A prime example is the California workers' compensation system that allows 24 visits to a chiropractor, 24 visits to a physical therapist and 24 to an occupational therapist. However, there are no limits to acupuncture or services by a medical doctor. Therefore because an acupuncturist or medical doctor may indeed do some physical-medicine services, it does not allow providers with limits to access benefits under acupuncture or medicine, which have no limits. It is a limit based on the provider and not the service. Each provider has their own distinctive allowance and may not use another provider's limits after their visit limit is exhausted, regardless of the services provided. This clearly is a limit not of a service but by who delivered the service.
Therefore, we cannot assume that a policy with greater benefits for physical therapy would cross over and allow continued acupuncture care for physical medicine services. In fairness, I am sure that as a licensed acupuncturist, you wouldn't want a physical therapist who has exhausted their benefits to continue using them under the policy or limits for acupuncture.
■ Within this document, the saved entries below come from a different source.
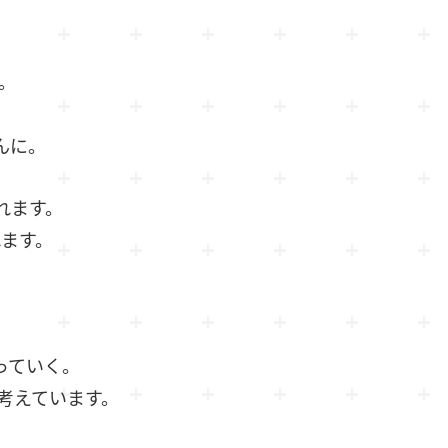
。
。
んに。
れます。
ます。
っていく。
と考えています。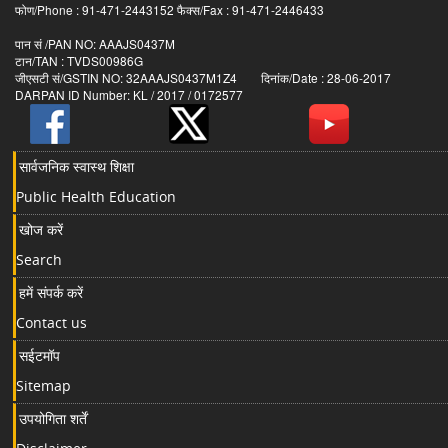
फोण/Phone : 91-471-2443152 फैक्स/Fax : 91-471-2446433
पान सं /PAN NO: AAAJS0437M
टान/TAN : TVDS00986G
जीएसटी सं/GSTIN NO: 32AAAJS0437M1Z4 दिनांक/Date : 28-06-2017
DARPAN ID Number: KL / 2017 / 0172577
सार्वजनिक स्वास्थ शिक्षा
Public Health Education
खोज करें
Search
हमें संपर्क करें
Contact us
सईटमॉप
Sitemap
उपयोगिता शर्तें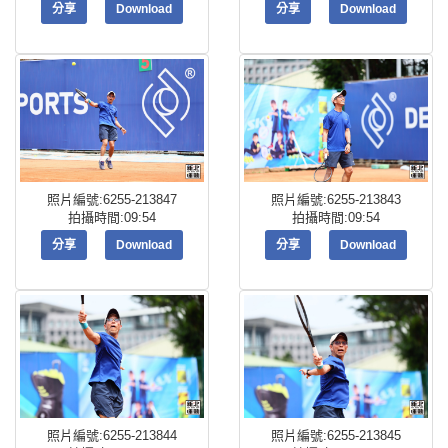
分享
Download
分享
Download
照片編號:6255-213847
照片編號:6255-213843
拍攝時間:09:54
拍攝時間:09:54
分享
Download
分享
Download
照片編號:6255-213844
照片編號:6255-213845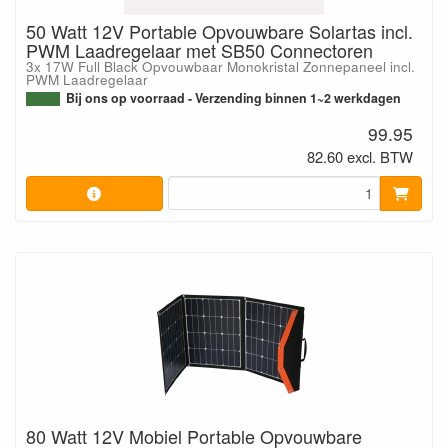
50 Watt 12V Portable Opvouwbare Solartas incl.
PWM Laadregelaar met SB50 Connectoren
3x 17W Full Black Opvouwbaar Monokristal Zonnepaneel incl.
PWM Laadregelaar
Bij ons op voorraad - Verzending binnen 1~2 werkdagen
99.95
82.60 excl. BTW
80 Watt 12V Mobiel Portable Opvouwbare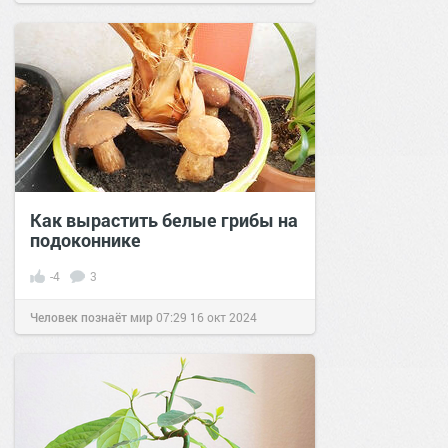
Как вырастить белые грибы на
подоконнике
-4
3
Человек познаёт мир
07:29
16 окт 2024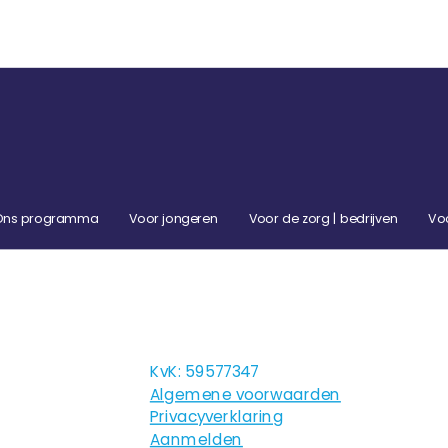
Ons programma
Voor jongeren
Voor de zorg | bedrijven
Vo
KvK: 59577347
Algemene voorwaarden
Privacyverklaring
Aanmelden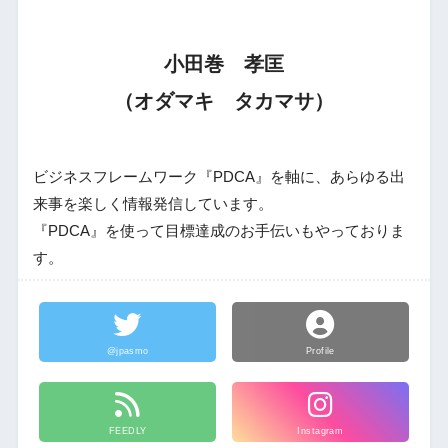
小田巻 孝匡
（オダマキ タカマサ）
ビジネスフレームワーク『PDCA』を軸に、あらゆる出
来事を楽しく情報発信しています。
『PDCA』を使って目標達成のお手伝いもやっておりま
す。
@jpasmo
Profile
FEEDLY
Instagram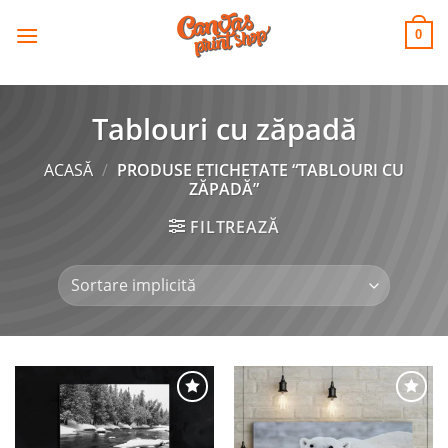
CANVAS
Skip
to
PRINT SHOP
0
content
Tablouri cu zăpadă
ACASĂ
/
PRODUSE ETICHETATE “TABLOURI CU
ZĂPADĂ”
FILTREAZĂ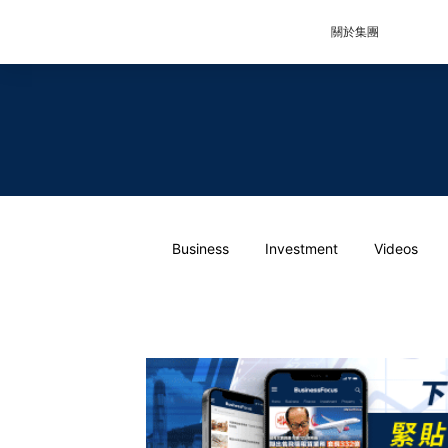
關於集團
Business
Investment
Videos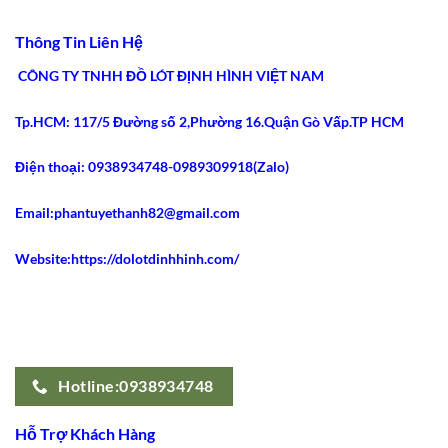
Chí
Ưu
5
An
Điểm
Lý
Toàn
Siết
Do
Thông Tin Liên Hệ
2026
Eo
Gen
Tốt
Nịt
Nhất
Bụng
CÔNG TY TNHH ĐỒ LÓT ĐỊNH HÌNH VIỆT NAM
2026
Latex
Ann
Chery
Tp.HCM: 117/5 Đường số 2,Phường 16.Quận Gò Vấp.TP HCM
2021
Dáng
Dài
Gây
Điện thoại: 0938934748-0989309918(Zalo)
Sốt
Email:phantuyethanh82@gmail.com
Website:https://dolotdinhhinh.com/
Hotline:0938934748
Hỗ Trợ Khách Hàng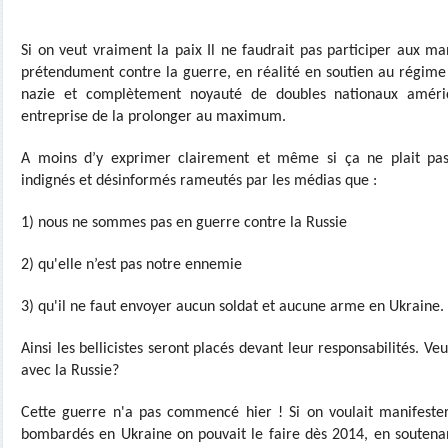
Si on veut vraiment la paix Il ne faudrait pas participer aux ma
prétendument contre la guerre, en réalité en soutien au régime 
nazie et complètement noyauté de doubles nationaux améric
entreprise de la prolonger au maximum.
A moins d’y exprimer clairement et même si ça ne plait pas 
indignés et désinformés rameutés par les médias que :
1) nous ne sommes pas en guerre contre la Russie
2) qu'elle n’est pas notre ennemie
3) qu'il ne faut envoyer aucun soldat et aucune arme en Ukraine.
Ainsi les bellicistes seront placés devant leur responsabilités. Ve
avec la Russie?
Cette guerre n'a pas commencé hier ! Si on voulait manifester
bombardés en Ukraine on pouvait le faire dès 2014, en soutena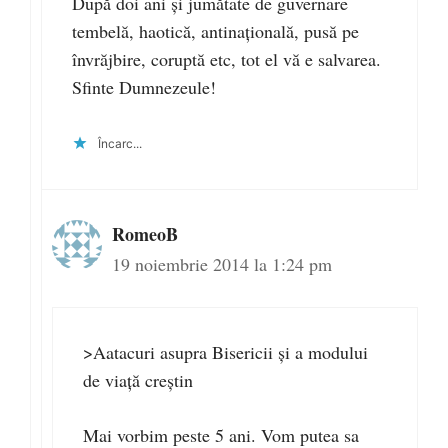
După doi ani și jumătate de guvernare
tembelă, haotică, antinațională, pusă pe
învrăjbire, coruptă etc, tot el vă e salvarea.
Sfinte Dumnezeule!
Încarc...
RomeoB
19 noiembrie 2014 la 1:24 pm
>Aatacuri asupra Bisericii și a modului
de viață creștin
Mai vorbim peste 5 ani. Vom putea sa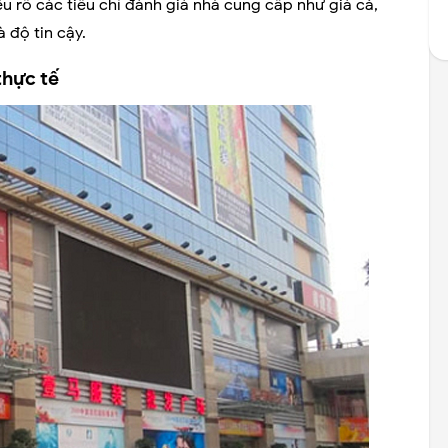
 rõ các tiêu chí đánh giá nhà cung cấp như giá cả,
 độ tin cậy.
thực tế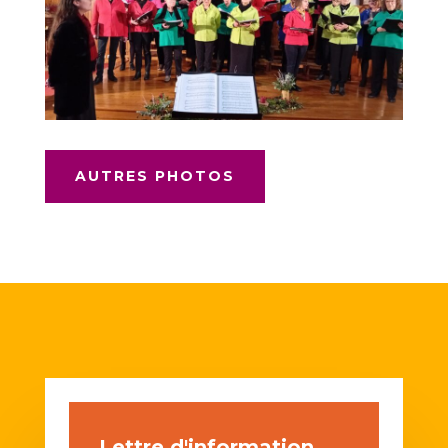
AUTRES PHOTOS
Lettre d'information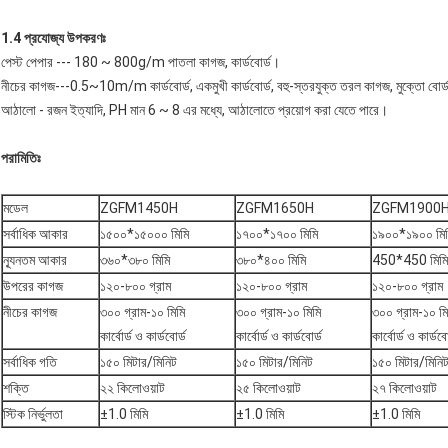
1.4 প্রযোজ্য উপকরণঃ
পেস্ট পেপার --- 180 ~ 800g/m পাতলা কাগজ, কার্ডবোর্ড।
নীচের কাগজ---0.5~10m/m কার্ডবোর্ড, একমুখী কার্ডবোর্ড, বহু-স্তরযুক্ত তরল কাগজ, মুক্তো বোর্ড, 
আঠালো - রজন ইত্যাদি, PH মান 6 ~ 8 এর মধ্যে, আঠালোতে প্রয়োগ করা যেতে পারে।
পরামিতিঃ
মডেল
ZGFM1450H
ZGFM1650H
ZGFM1900
সর্বাধিক আকার
১৫০০*১৫০০০ মিমি
১৭০০*১৭০০ মিমি
১৯০০*১৯০০ মি
ন্যূনতম আকার
৩৬০*৩৮০ মিমি
৩৮০*৪০০ মিমি
450*450 মিমি
উপরের কাগজ
১২০-৮০০ গ্রাম
১২০-৮০০ গ্রাম
১২০-৮০০ গ্রাম
নীচের কাগজ
৩০০ গ্রাম-১০ মিমি
৩০০ গ্রাম-১০ মিমি
৩০০ গ্রাম-১০ মি
কার্বোর্ড ও কার্ডবোর্ড
কার্বোর্ড ও কার্ডবোর্ড
কার্বোর্ড ও কার্ডবো
সর্বাধিক গতি
১৫০ মিটার/মিনিট
১৫০ মিটার/মিনিট
১৫০ মিটার/মিনি
শক্তি
২২ কিলোওয়াট
২৫ কিলোওয়াট
২৭ কিলোওয়াট
স্টিক নির্ভুলতা
±1.0 মিমি
±1.0 মিমি
±1.0 মিমি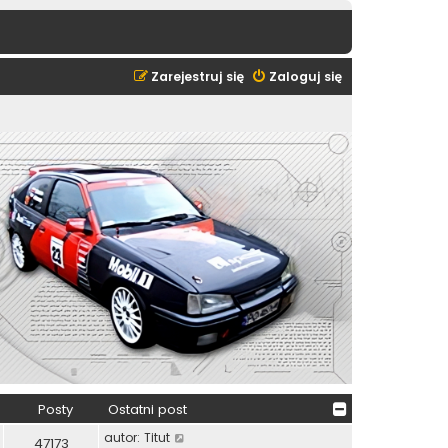
Zarejestruj się
Zaloguj się
Posty
Ostatni post
W
autor:
Titut
47173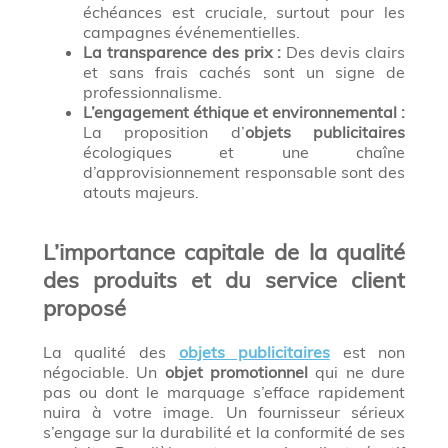
échéances est cruciale, surtout pour les
campagnes événementielles.
La transparence des prix :
Des devis clairs
et sans frais cachés sont un signe de
professionnalisme.
L’engagement éthique et environnemental :
La proposition d’
objets publicitaires
écologiques et une chaîne
d’approvisionnement responsable sont des
atouts majeurs.
L’importance capitale de la qualité
des produits et du service client
proposé
La qualité des
objets publicitaires
est non
négociable. Un
objet promotionnel
qui ne dure
pas ou dont le marquage s’efface rapidement
nuira à votre image. Un fournisseur sérieux
s’engage sur la durabilité et la conformité de ses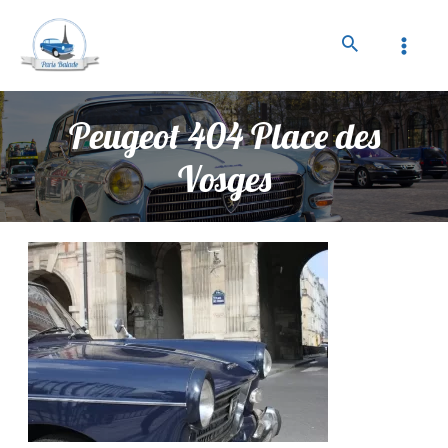
Peugeot 404 Place des
Vosges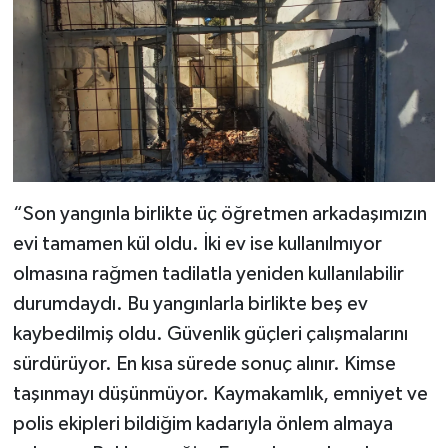
“Son yangınla birlikte üç öğretmen arkadaşımızın
evi tamamen kül oldu. İki ev ise kullanılmıyor
olmasına rağmen tadilatla yeniden kullanılabilir
durumdaydı. Bu yangınlarla birlikte beş ev
kaybedilmiş oldu. Güvenlik güçleri çalışmalarını
sürdürüyor. En kısa sürede sonuç alınır. Kimse
taşınmayı düşünmüyor. Kaymakamlık, emniyet ve
polis ekipleri bildiğim kadarıyla önlem almaya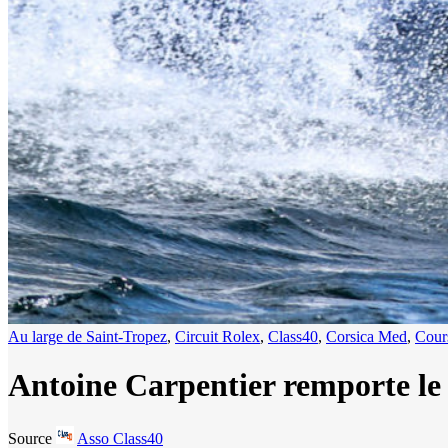
Au large de Saint-Tropez
,
Circuit Rolex
,
Class40
,
Corsica Med
,
Cour
Antoine Carpentier remporte le
Source
Asso Class40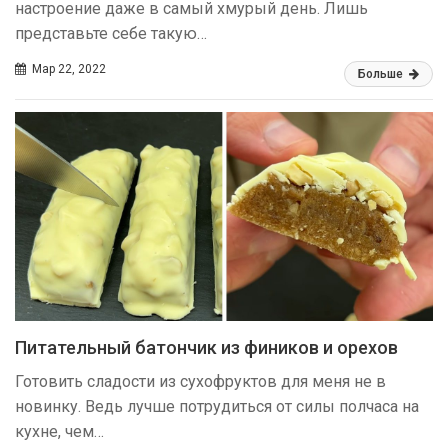
настроение даже в самый хмурый день. Лишь
представьте себе такую…
Мар 22, 2022
Больше
Питательный батончик из фиников и орехов
Готовить сладости из сухофруктов для меня не в
новинку. Ведь лучше потрудиться от силы полчаса на
кухне, чем…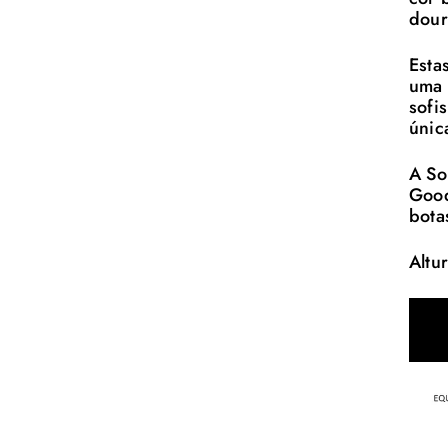
dour
Esta
uma 
sofi
únic
A So
Good
bota
Altu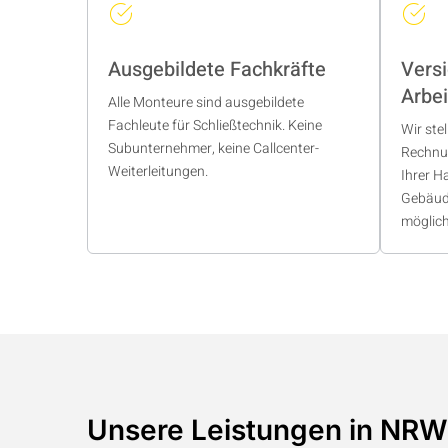
Ausgebildete Fachkräfte
Vers
Arbei
Alle Monteure sind ausgebildete
Fachleute für Schließtechnik. Keine
Wir ste
Subunternehmer, keine Callcenter-
Rechnun
Weiterleitungen.
Ihrer H
Gebäud
möglich
Unsere Leistungen in NRW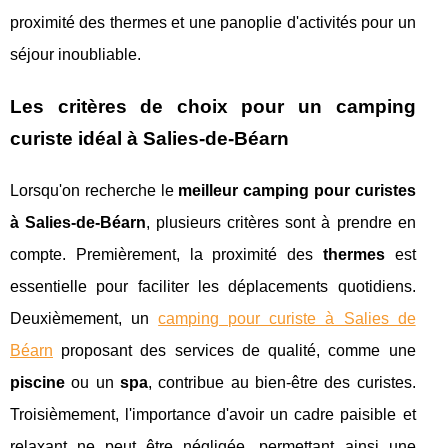
proximité des thermes et une panoplie d'activités pour un
séjour inoubliable.
Les critères de choix pour un camping
curiste idéal à Salies-de-Béarn
Lorsqu'on recherche le
meilleur camping pour curistes
à Salies-de-Béarn
, plusieurs critères sont à prendre en
compte. Premièrement, la proximité des
thermes
est
essentielle pour faciliter les déplacements quotidiens.
Deuxièmement, un
camping pour curiste à Salies de
Béarn
proposant des services de qualité, comme une
piscine
ou un
spa
, contribue au bien-être des curistes.
Troisièmement, l'importance d'avoir un cadre paisible et
relaxant ne peut être négligée, permettant ainsi une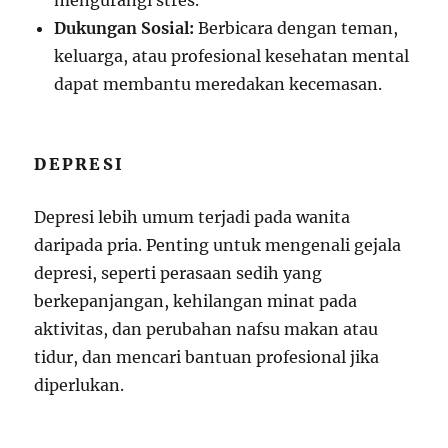
mengurangi stres.
Dukungan Sosial:
Berbicara dengan teman,
keluarga, atau profesional kesehatan mental
dapat membantu meredakan kecemasan.
DEPRESI
Depresi lebih umum terjadi pada wanita
daripada pria. Penting untuk mengenali gejala
depresi, seperti perasaan sedih yang
berkepanjangan, kehilangan minat pada
aktivitas, dan perubahan nafsu makan atau
tidur, dan mencari bantuan profesional jika
diperlukan.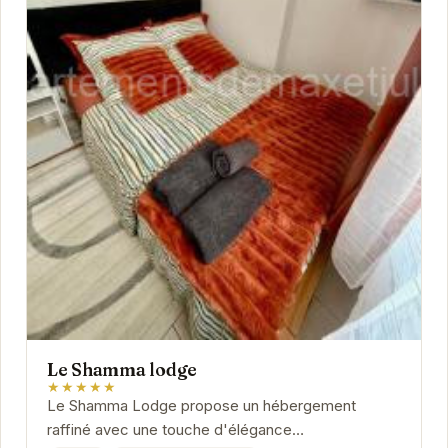
Le Shamma lodge
★★★★★
Le Shamma Lodge propose un hébergement
raffiné avec une touche d'élégance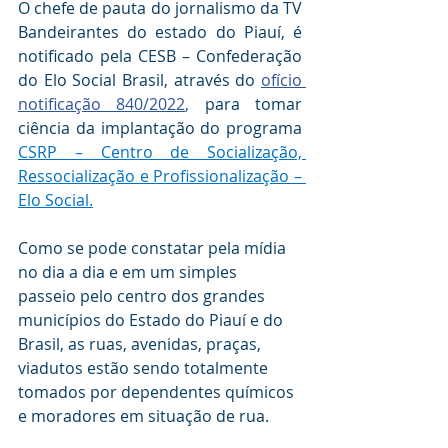
O chefe de pauta do jornalismo da TV 
Bandeirantes do estado do Piauí, é 
notificado pela CESB – Confederação 
do Elo Social Brasil, através do 
ofício 
notificação 840/2022
, 
para tomar 
ciência da implantação do programa 
CSRP – Centro de Socialização, 
Ressocialização e Profissionalização – 
Elo Social.
Como se pode constatar pela mídia 
no dia a dia e em um simples 
passeio pelo centro dos grandes 
municípios do Estado do Piauí e do 
Brasil, as ruas, avenidas, praças, 
viadutos estão sendo totalmente 
tomados por dependentes químicos 
e moradores em situação de rua.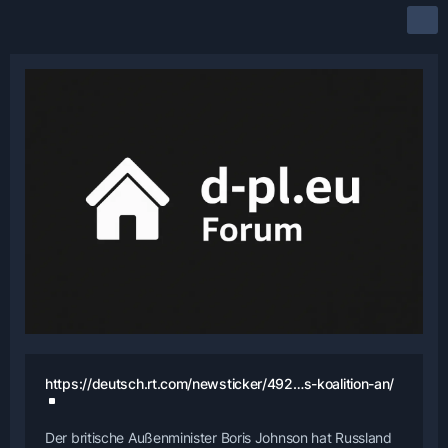
https://deutsch.rt.com/newsticker/492…s-koalition-an/
Der britische Außenminister Boris Johnson hat Russland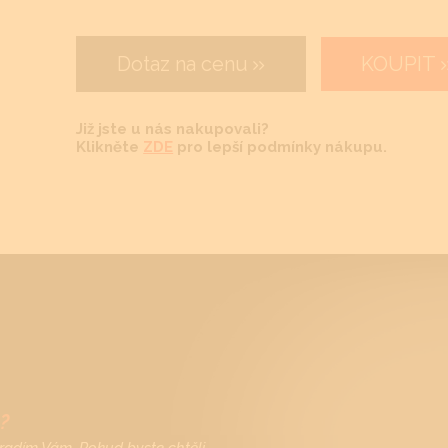
Dotaz na cenu
KOUPIT
Již jste u nás nakupovali?
Klikněte
ZDE
pro lepší podmínky nákupu.
?
radím Vám. Pokud byste chtěli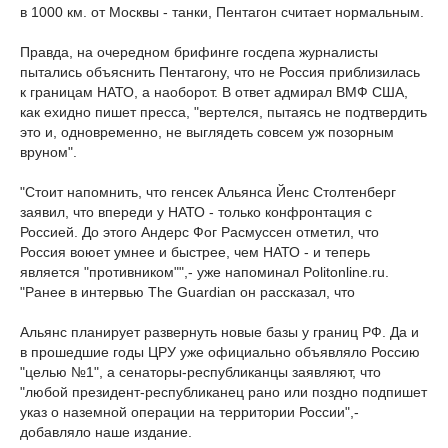
в 1000 км. от Москвы - танки, Пентагон считает нормальным.
Правда, на очередном брифинге госдепа журналисты
пытались объяснить Пентагону, что не Россия приблизилась
к границам НАТО, а наоборот. В ответ адмирал ВМФ США,
как ехидно пишет пресса, "вертелся, пытаясь не подтвердить
это и, одновременно, не выглядеть совсем уж позорным
вруном".
"Стоит напомнить, что генсек Альянса Йенс Столтенберг
заявил, что впереди у НАТО - только конфронтация с
Россией. До этого Андерс Фог Расмуссен отметил, что
Россия воюет умнее и быстрее, чем НАТО - и теперь
является "противником"",- уже напоминал Politonline.ru.
"Ранее в интервью The Guardian он рассказал, что
Альянс планирует развернуть новые базы у границ РФ. Да и
в прошедшие годы ЦРУ уже официально объявляло Россию
"целью №1", а сенаторы-республиканцы заявляют, что
"любой президент-республиканец рано или поздно подпишет
указ о наземной операции на территории России",-
добавляло наше издание.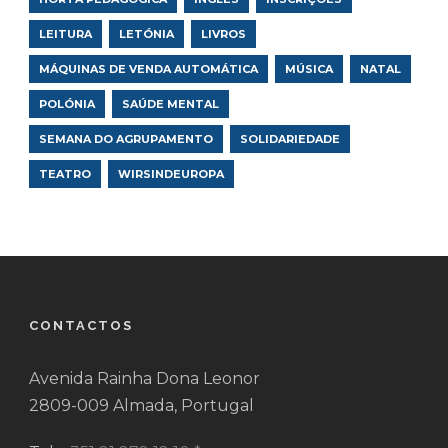
LEITURA
LETÓNIA
LIVROS
MÁQUINAS DE VENDA AUTOMÁTICA
MÚSICA
NATAL
POLÓNIA
SAÚDE MENTAL
SEMANA DO AGRUPAMENTO
SOLIDARIEDADE
TEATRO
WIRSINDEUROPA
CONTACTOS
Avenida Rainha Dona Leonor
2809-009 Almada, Portugal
However, it may be possible that you can continue to be paid for physical medicine and rehabilitation services after acupuncture limits are exhausted. Do not assume such and do a specific verification with the insurance about the allowances, whether by service or provider. Specifically inquire about the limits to acupuncture. Is it based only on needling services and that continued utilization of physical medicine and rehabilitation services will be paid under the higher limits for physical therapy.